Ransomware attacks are another growing threat. I believe organizations will increasingly rely on AI and machine learning to detect and prevent such attacks before they cause significant damage. Privacy-enhancing technologies, like differential privacy and federated learning, will also become more prominent, especially as businesses continue to integrate AI and data analytics into their operations.
With the growing importance of regulations like GDPR and CCPA, I also see a shift toward privacy-by-design approaches from the outset. Additionally, decentralized security models like blockchain will provide enhanced transparency and protection for data-driven transactions.
Interviewer: What advice would you give to organizations aiming to strengthen their cybersecurity and data privacy measures?

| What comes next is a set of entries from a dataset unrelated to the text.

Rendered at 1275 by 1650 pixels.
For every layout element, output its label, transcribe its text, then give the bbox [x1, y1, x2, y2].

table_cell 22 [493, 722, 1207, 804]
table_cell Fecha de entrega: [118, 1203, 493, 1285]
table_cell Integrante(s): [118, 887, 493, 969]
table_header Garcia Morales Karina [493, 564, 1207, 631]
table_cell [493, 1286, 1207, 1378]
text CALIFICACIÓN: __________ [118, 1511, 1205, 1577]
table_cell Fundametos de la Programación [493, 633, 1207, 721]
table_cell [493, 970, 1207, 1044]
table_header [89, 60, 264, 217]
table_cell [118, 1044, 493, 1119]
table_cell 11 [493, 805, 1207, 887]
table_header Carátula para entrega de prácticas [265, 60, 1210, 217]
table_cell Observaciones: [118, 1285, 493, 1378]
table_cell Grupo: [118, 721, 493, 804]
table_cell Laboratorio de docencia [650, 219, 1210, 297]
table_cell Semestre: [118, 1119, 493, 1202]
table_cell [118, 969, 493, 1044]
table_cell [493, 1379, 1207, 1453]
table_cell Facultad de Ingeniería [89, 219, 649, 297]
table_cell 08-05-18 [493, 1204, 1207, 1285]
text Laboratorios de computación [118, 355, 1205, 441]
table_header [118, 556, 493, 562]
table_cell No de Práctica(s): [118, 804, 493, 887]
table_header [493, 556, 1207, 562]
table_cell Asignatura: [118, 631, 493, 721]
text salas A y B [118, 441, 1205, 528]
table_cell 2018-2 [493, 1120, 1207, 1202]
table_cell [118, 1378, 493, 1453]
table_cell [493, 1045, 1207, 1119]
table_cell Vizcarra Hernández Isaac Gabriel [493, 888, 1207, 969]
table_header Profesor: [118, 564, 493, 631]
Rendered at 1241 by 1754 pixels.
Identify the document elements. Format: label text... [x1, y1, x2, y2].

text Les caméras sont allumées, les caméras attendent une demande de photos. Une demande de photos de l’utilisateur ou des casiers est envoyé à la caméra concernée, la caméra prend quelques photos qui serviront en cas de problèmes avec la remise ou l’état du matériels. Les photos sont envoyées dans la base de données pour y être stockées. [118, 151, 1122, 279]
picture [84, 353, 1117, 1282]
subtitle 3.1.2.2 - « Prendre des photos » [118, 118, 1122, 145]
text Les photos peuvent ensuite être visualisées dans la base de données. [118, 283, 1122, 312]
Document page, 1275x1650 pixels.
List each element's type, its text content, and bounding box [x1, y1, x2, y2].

Venkata Sai Manoj Pasupuleti: My advice is to treat cybersecurity as a foundational element, not as an afterthought. Organizations should adopt a zero-trust security model, where every user, device, and application is thoroughly verified before being granted access. This approach minimizes insider threats and mitigates the risk of large-scale breaches.
Encryption should be standard practice for data both at rest and in transit. Additionally, organizations must conduct regular audits and vulnerability assessments to identify weaknesses before they become critical. Employee education is also essential, as human error remains one of the leading causes of data breaches.
Finally, stay ahead of emerging technologies. Quantum computing and AI are set to reshape the cybersecurity landscape, and adopting forward-thinking approaches will be crucial for protecting sensitive data and maintaining customer trust.